This includes my 20 gallon, 10 gallon, 2 gallon bowl and a 20 gallon that's on the way.


----------



## Livebearer101 (Feb 7, 2006)

*Mid-March Update - Coming to Life*










The tank is really starting to take off now. After the turbulence of adding the guppies, taking out the betta, adding a few more x-rays and a couple of baby ottos (phew) it seems to be all settling in now. I swear all 3 females are now heavily pregnant though im not sure. They do however have a big black patch with lots of little black dots that i am told are eyes but i guess we'll find out. Im not going to use my breeder net as im confident the babies will find a good hiding place in all that! Please again ignore brown looking plants, this i found out is due to shading and lighting with my crap camera (trying to get a new one for my birthday at the end of the month!)

The Hygrophilia Polysperma has officially reached the top and it's starting to grow roots out of the stem. Shall i just cut off under where the roots are growing and re-plant?

The Amazon Frogbit (mini lily pads) are starting to grow, most obviously the roots which are tangling down. Not sure about the glosso so i replanted each plant and it should be fine. About this dwarf sag. though, as you can see the leaves are very long but i want it to carpet a bit and grow more runners. Do i encourage this by cutting down the leaves or what? Help on that would be appreciated.

That shot actually shows my red guppy Flair and his girly. Aww what a cute couple 

I also hope you all like my blue and purple guppy, he's very friendly! Both male guppies bite off more than they can chew at feeding time - literally. I thought Flair was choking  Help with a name for the blue guy would be nice. If you look closely you can also see the school of x-rays who seem to blend in with the plants.

Enjoy, if you're glancing over please just give me a minute of your time for a quick comment, tip, suggestion or any other helpful knowledge.

Thanks!


----------



## cbennett (Oct 20, 2005)

wow, what a transformation! Things are really coming together and the plants look great. I personally am not a fan of the rock look in planted tanks but it's amazing how your rocks match the background just perfectly. 
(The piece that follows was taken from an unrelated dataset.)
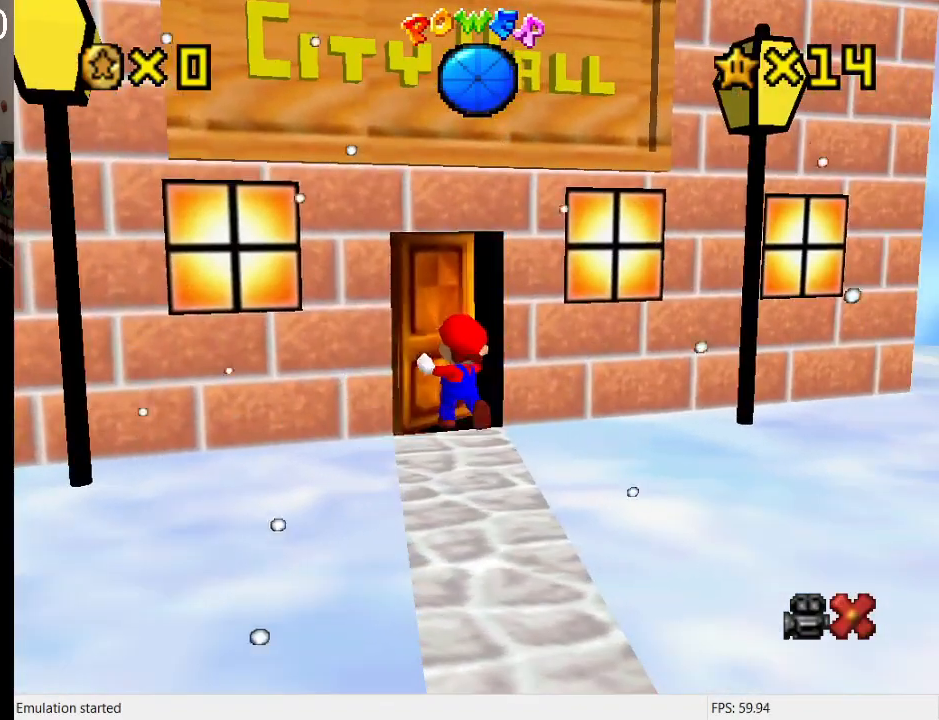
{"buttons": [], "left_stick": "center", "right_stick": "center", "events": [[100, "left_stick", "center"]]}
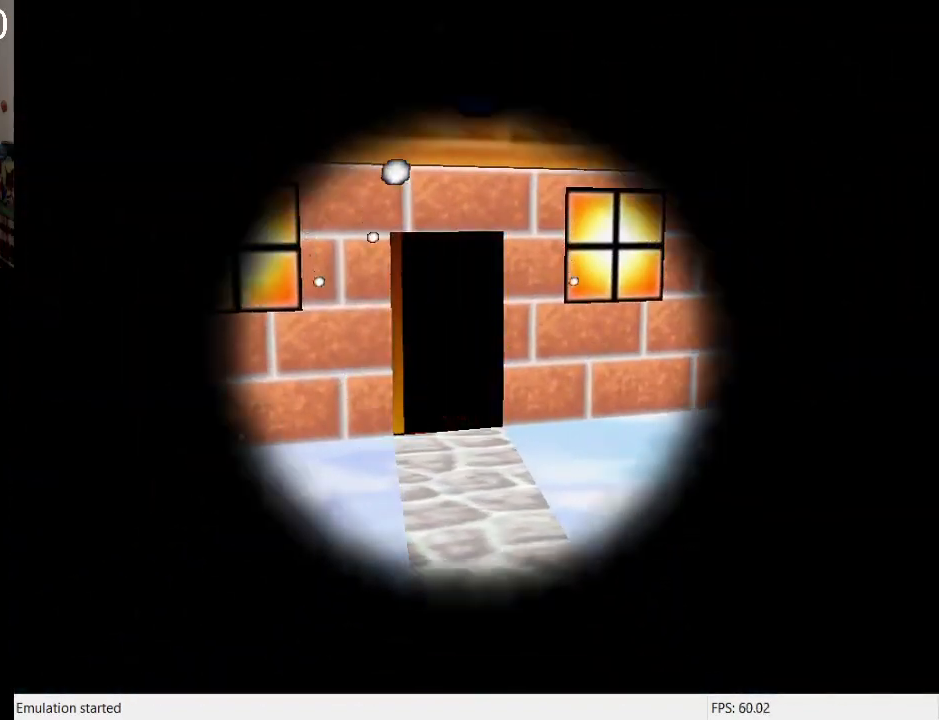
{"buttons": [], "left_stick": "center", "right_stick": "center", "events": []}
You don't need a breeding trap for your guppy babies, all the lovely java moss will be perfect for them to hide in and nibble on little food bits that get caught.


----------



## Livebearer101 (Feb 7, 2006)

Thanks for the kind words 

It was a great coincidence how the background matched up! Im really toying with the idea of taking the driftwood out. Its not sinking for one and the cut off bit looks abit ugly. I would cover it with java moss but i already have alot of it. What do you think?


----------



## Livebearer101 (Feb 7, 2006)

Hoorah! Went downstairs this morning utterly knackered, switched on the light to see something dart over to a rock.
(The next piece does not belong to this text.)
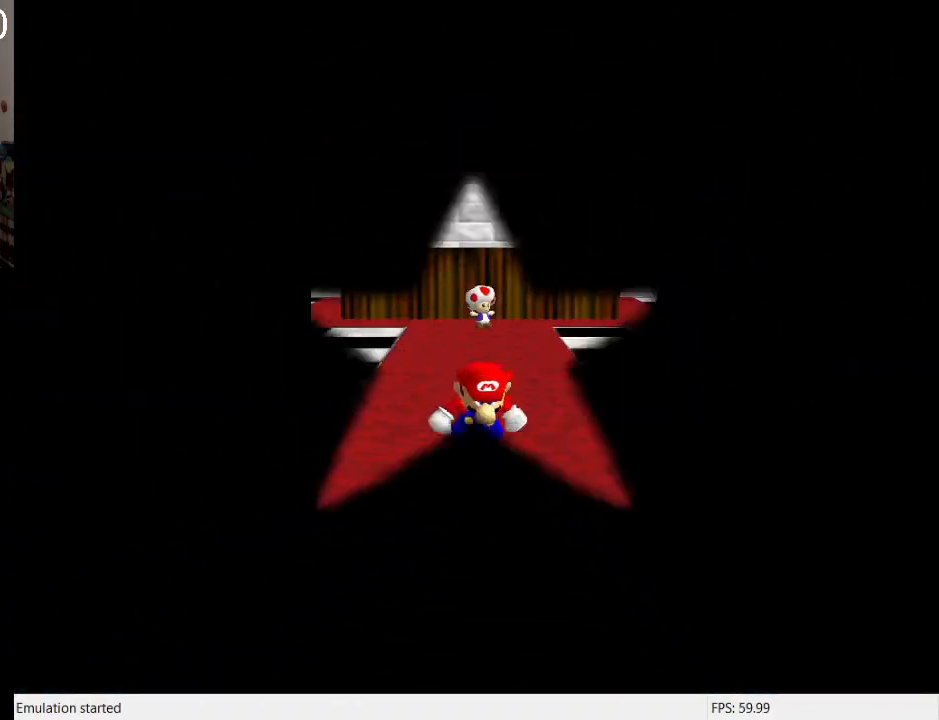
{"buttons": [], "left_stick": "center", "right_stick": "center", "events": []}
"hmm whats this..? HOLY ****!!"

It was of course a baby guppy, about a quarter of an inch. I quickly grabbed for the net, netted it and spotted another on the surface so netted that too and put them in my breeding nursery net thing. I think the rest got eaten or are hiding but the flow of babies has just begun. I knew the guppies were pregnant - my suspicions were correct! I am very excited over this as i have officially and finally conquered the guppy. Plus, in my 7 or so years of having fish tanks (not always personally mine) i have finally got fish to breed in captivity. Happy days! Can any give me anyone tips for these little critters? I am currently feeding them crushed brineshrimp and flake food.


----------



## Livebearer101 (Feb 7, 2006)

Bump the fry count to 5!


----------



## Pufferpeep (Jul 26, 2005)

Congrats on the fry!!!

Its always exciting finding baby fish. I bet you will find a few more soon. 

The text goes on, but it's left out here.